Shake and wake before you retire. Since most children bed-wet within a few hours after retiring, before you go to bed, fully awaken your child and help him walk to the bathroom and again “grunt three times” to completely empty his bladder. Then help the sleepy child get back to bed.
Get things moving. Since constipation is a frequently overlooked cause of bed-wetting, give your child a tasty laxative: a fruit and yogurt smoothie with a tablespoon of flax oil.
Give high-tech help for the persistent bed-wetter. If your child is becoming increasingly wet and bothered, try a pad-and-buzzer apparatus called a bladder-conditioning device. When a drop of urine strikes the moisture-sensitive pad, it sets off a buzzer that’s attached to the child’s T-shirt or pajama top.

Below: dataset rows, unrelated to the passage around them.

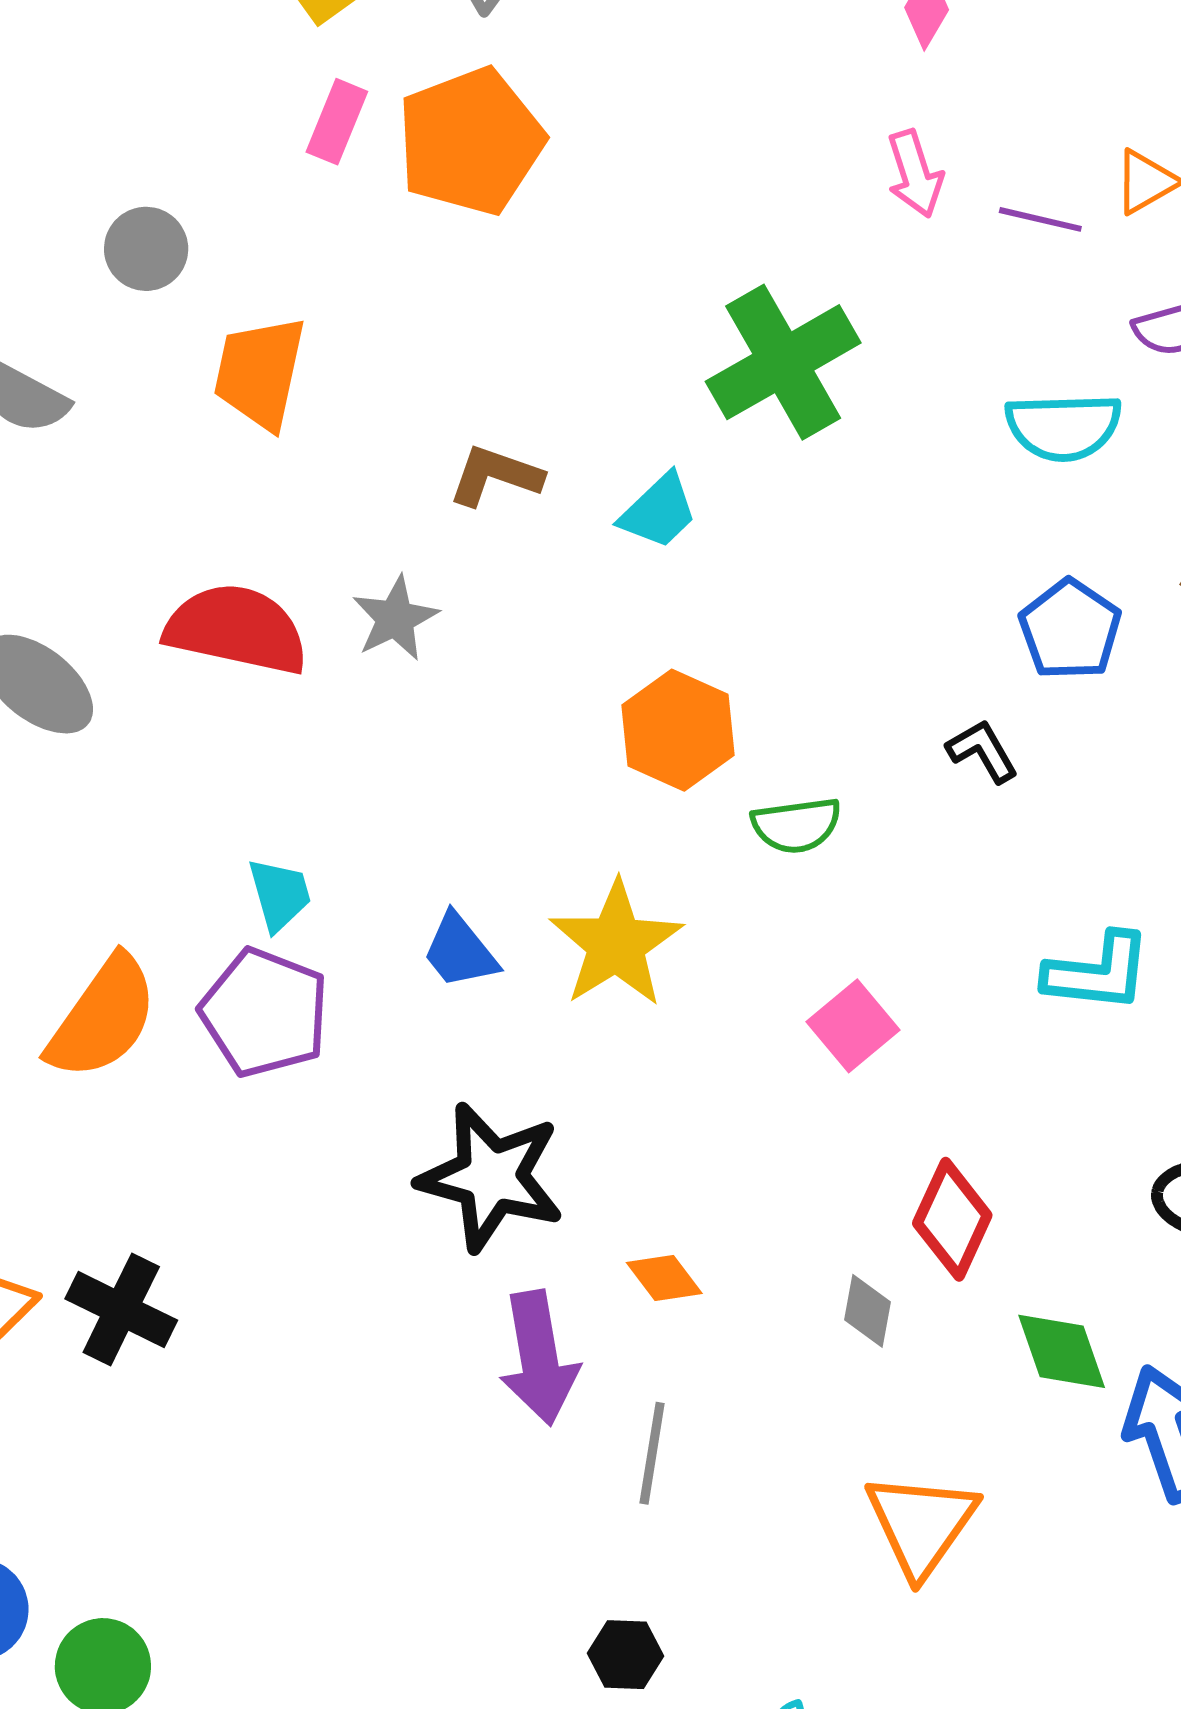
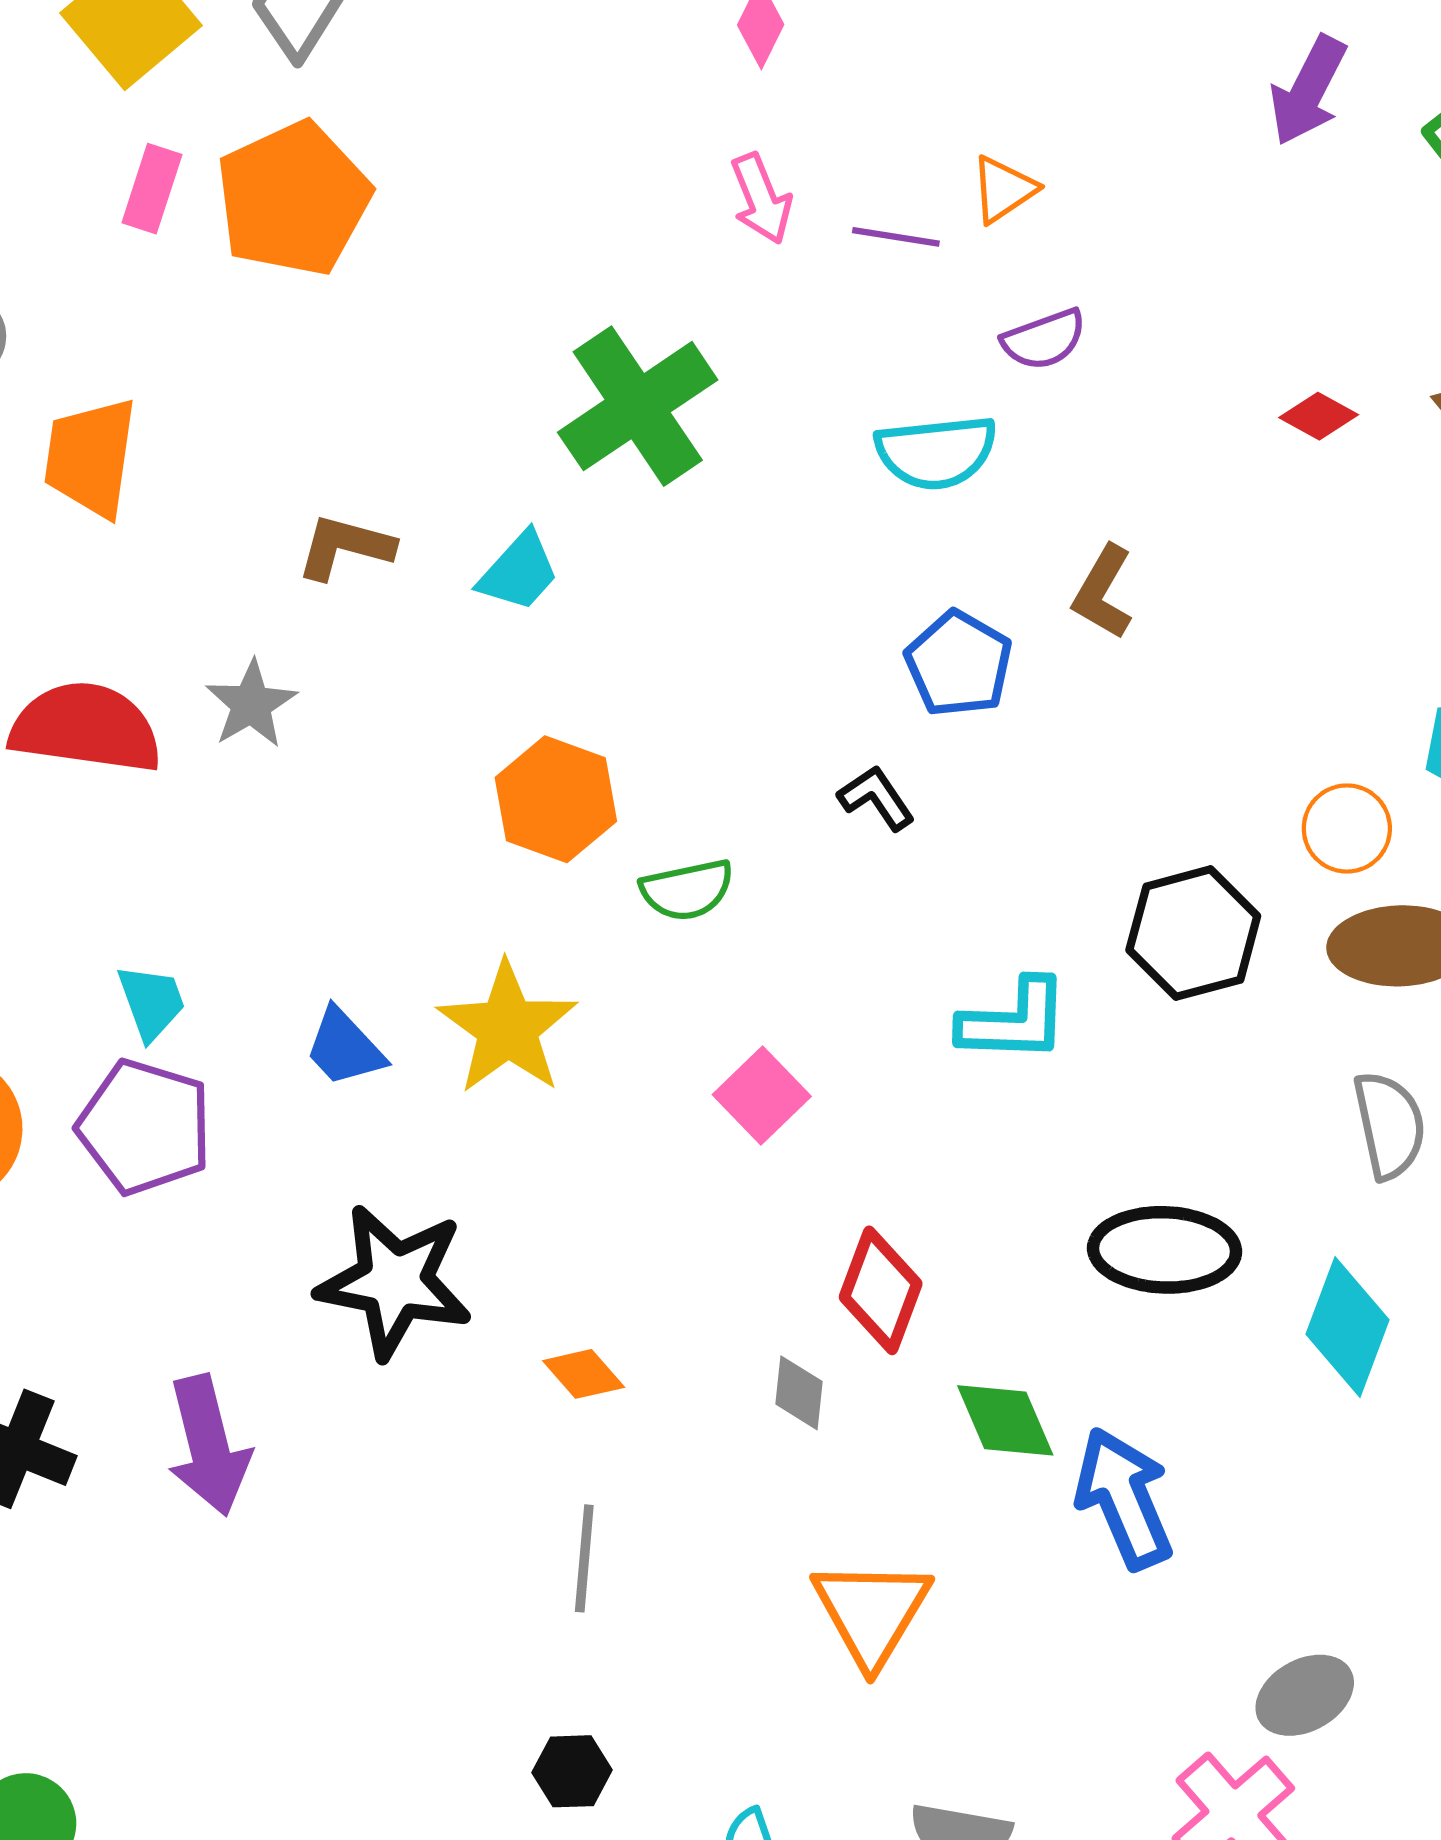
purple arrow: (539, 1358) -> (208, 1445), moved

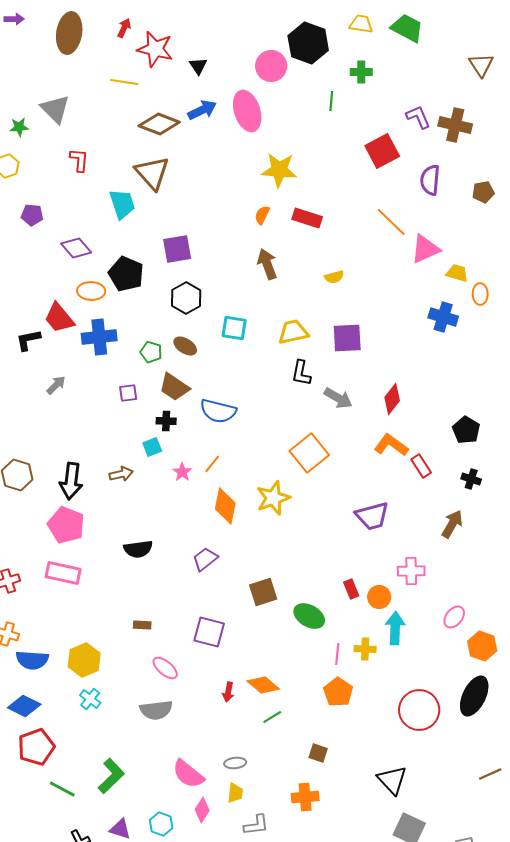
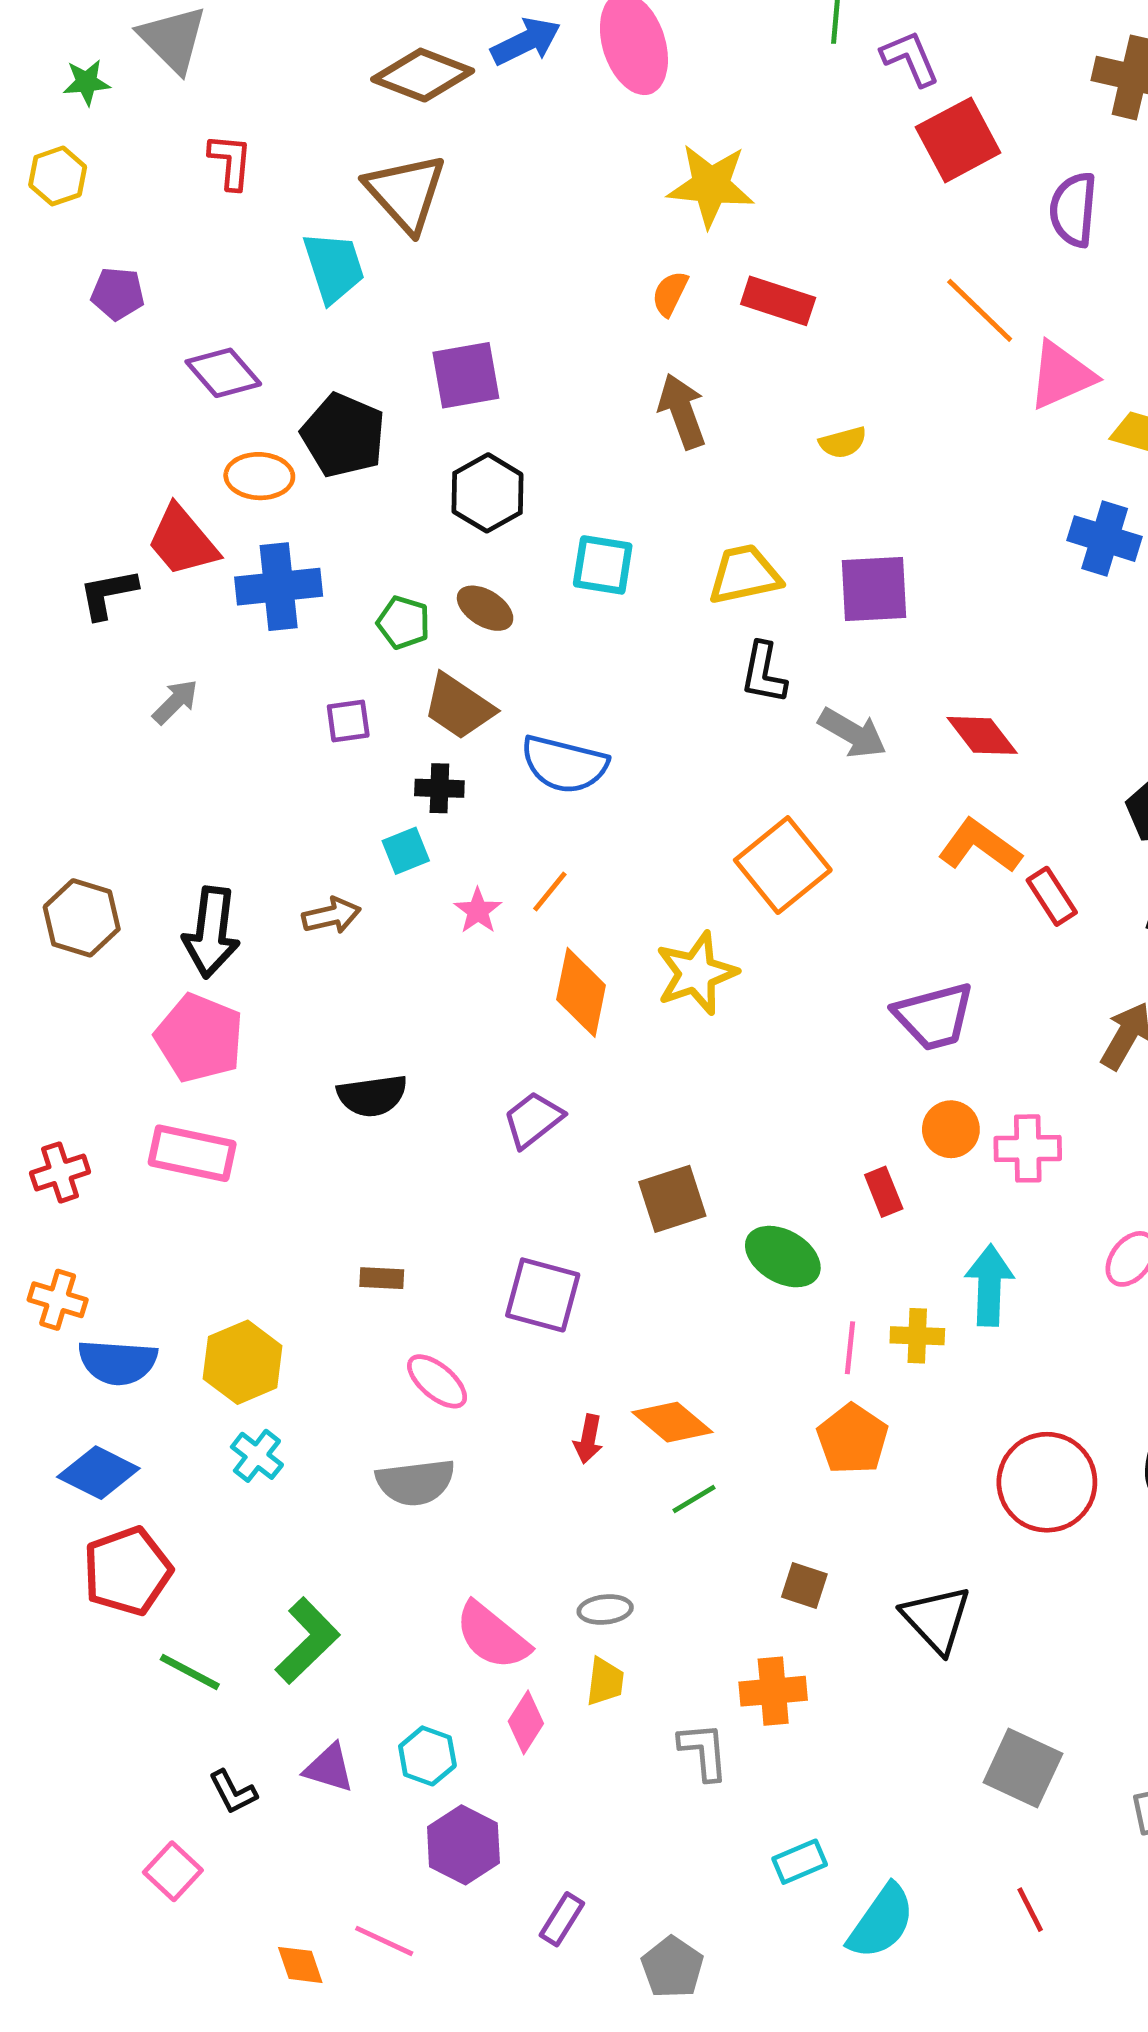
purple L-shape: (418, 117) -> (910, 58), moved
red diamond: (392, 399) -> (982, 735), turned -76
orange circle: (379, 597) -> (951, 1129), moved
black triangle: (392, 780) -> (937, 1619), moved
gray L-shape: (256, 825) -> (704, 1751), moved, turned -88

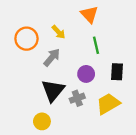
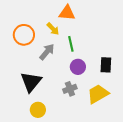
orange triangle: (89, 14) -> (67, 13), moved, turned -42
green line: (96, 45) -> (71, 44), moved
black triangle: (53, 91) -> (31, 82), moved

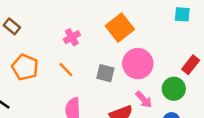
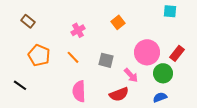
orange square: (120, 28) -> (118, 22), size x0.6
pink circle: (138, 64) -> (147, 52), moved
pink arrow: (144, 100) -> (131, 75), moved

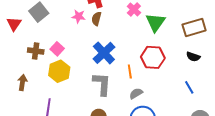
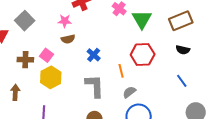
brown semicircle: (96, 19) -> (68, 39), moved, turned -112
blue cross: (104, 53) -> (94, 55), size x0.6

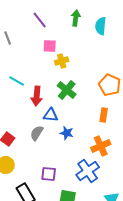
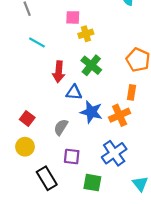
cyan line: (17, 81) -> (37, 42), moved
gray semicircle: (37, 133) -> (61, 127), moved
blue star: (67, 133) -> (91, 112), size x1.5
orange cross: (101, 146) -> (120, 115), moved

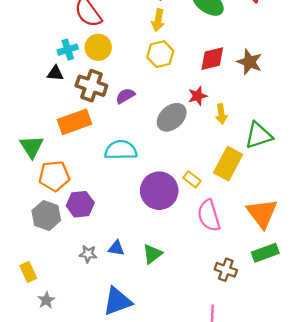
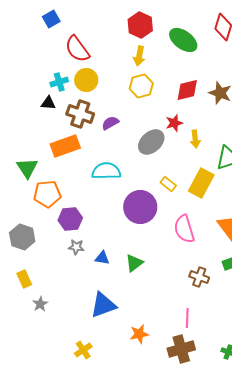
yellow rectangle: (192, 179) -> (168, 184), moved
gray hexagon: (46, 216) -> (22, 237), moved
gray star: (88, 254) -> (76, 247), moved

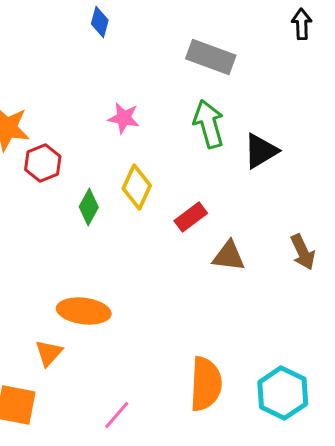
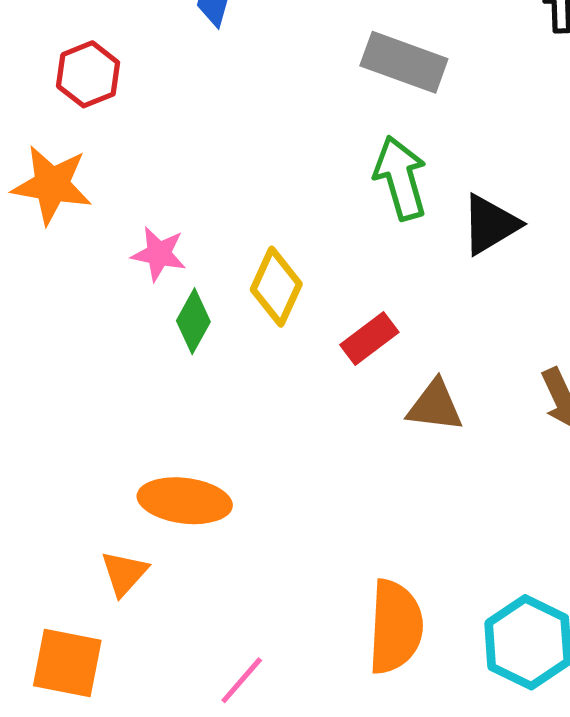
pink star: (124, 118) -> (159, 254), moved
red hexagon: (43, 163) -> (88, 74), moved

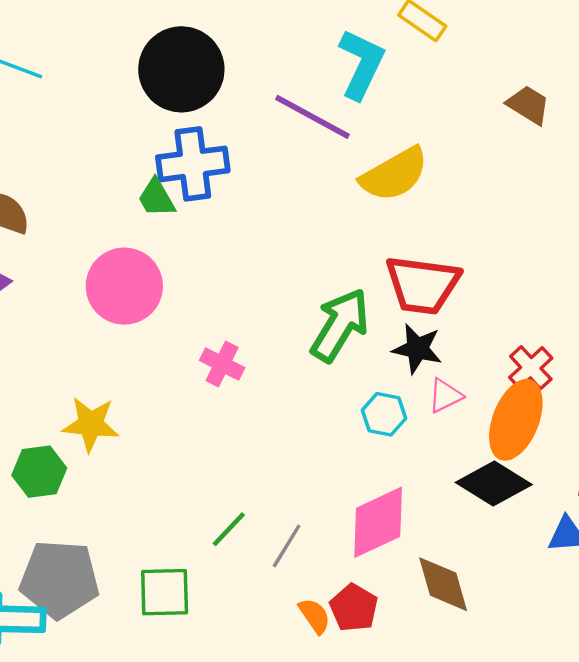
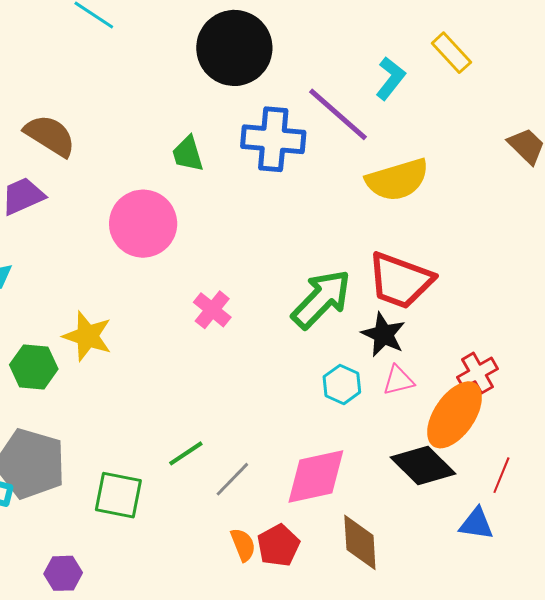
cyan L-shape: (361, 64) -> (391, 78), size x0.7
blue cross: (193, 164) -> (273, 139), moved

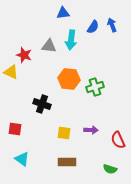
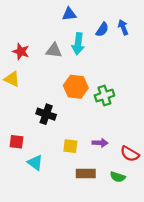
red star: (24, 55) -> (21, 51), moved
red semicircle: (118, 140) -> (130, 154), turned -36
cyan triangle: (22, 159) -> (35, 163), moved
brown rectangle: (67, 162) -> (86, 174), moved
green semicircle: (110, 169) -> (118, 177), moved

Explain this to your child as the “beat the buzzer” game. Encourage him to get up and go to the bathroom before the buzzer sounds.
In my pediatric practice experience, more than 90 percent of bed-wetters become dry after trying these strategies. A patient of mine thanked me, “Dr. Bill, being dry makes me feel so happy. Now I can stay overnight at a friend’s house without feeling embarrassed.”